DAILY MAIL columnist Nigel Dempster was disqualified from driving for two years and fined £1,500 at Richmond Court on Monday in a three year ordeal that has cost the taxpayer more than £26,000.

The 62-year-old tattle-writer had initially denied drinking after crashing his car near Ham Common in February 2001, but later admitted drinking a bottle of wine.

The court heard earlier that he had been watching a rugby international on television and had drunk a bottle of wine. He then decided to go and pay a newspaper bill but crashed into several bollards, hit a lamp post and overturned his Honda on a pedestrian crossing.

Police officers attending the scene had found him inside an off-licence nearby his toppled car telling the court that they could smell him from three feet away. A breath test was administered which he failed.

He appeared in court this week to receive sentencing along with seven other men also found guilty of driving with excess alcohol. Their cases had been merged together because of similar arguments in the reliability of breath testing equipment.

Dempster, previously described as ‘beyond contempt’ when found guilty last week had already escaped a drink driving conviction after a judge overturned the case and accepted that he refused to take a blood test because of a fear of needles.

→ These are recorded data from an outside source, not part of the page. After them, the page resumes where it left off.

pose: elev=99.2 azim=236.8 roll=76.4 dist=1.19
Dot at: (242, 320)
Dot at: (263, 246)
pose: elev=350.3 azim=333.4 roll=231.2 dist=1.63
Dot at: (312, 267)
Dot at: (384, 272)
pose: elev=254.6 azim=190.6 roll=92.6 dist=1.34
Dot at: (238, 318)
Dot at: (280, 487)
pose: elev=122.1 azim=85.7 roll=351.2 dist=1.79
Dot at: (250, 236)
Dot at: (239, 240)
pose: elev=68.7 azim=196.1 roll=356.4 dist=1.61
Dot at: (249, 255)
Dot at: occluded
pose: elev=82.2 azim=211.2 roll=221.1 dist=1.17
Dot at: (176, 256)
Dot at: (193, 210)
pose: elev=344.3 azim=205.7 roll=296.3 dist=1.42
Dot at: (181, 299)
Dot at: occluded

But on Monday a contrite Dempster listened as District Judge Paul Clark told him: " I am in no doubt that your ability to drive was severely impaired because of the amount you had to drink. That’s the only explanation I can see for you turning your car over and onto a pedestrian crossing."

Robin Falvey, defending Dempster, told the hearing yesterday that his client had not intended to drive, but that 'a dog had run out across the road and part of the cause of the accident was his attempts to actually avoid that dog'.

Mr Falvey added to his mitigation that the recent death of a brother-in-law from cancer together with a very difficult divorce was of great distress to his client.

Dempster, who will also pay court costs of £840, agreed to enrol on the drink driving rehabilitation course which could see his disqualification reduced by 25 per cent.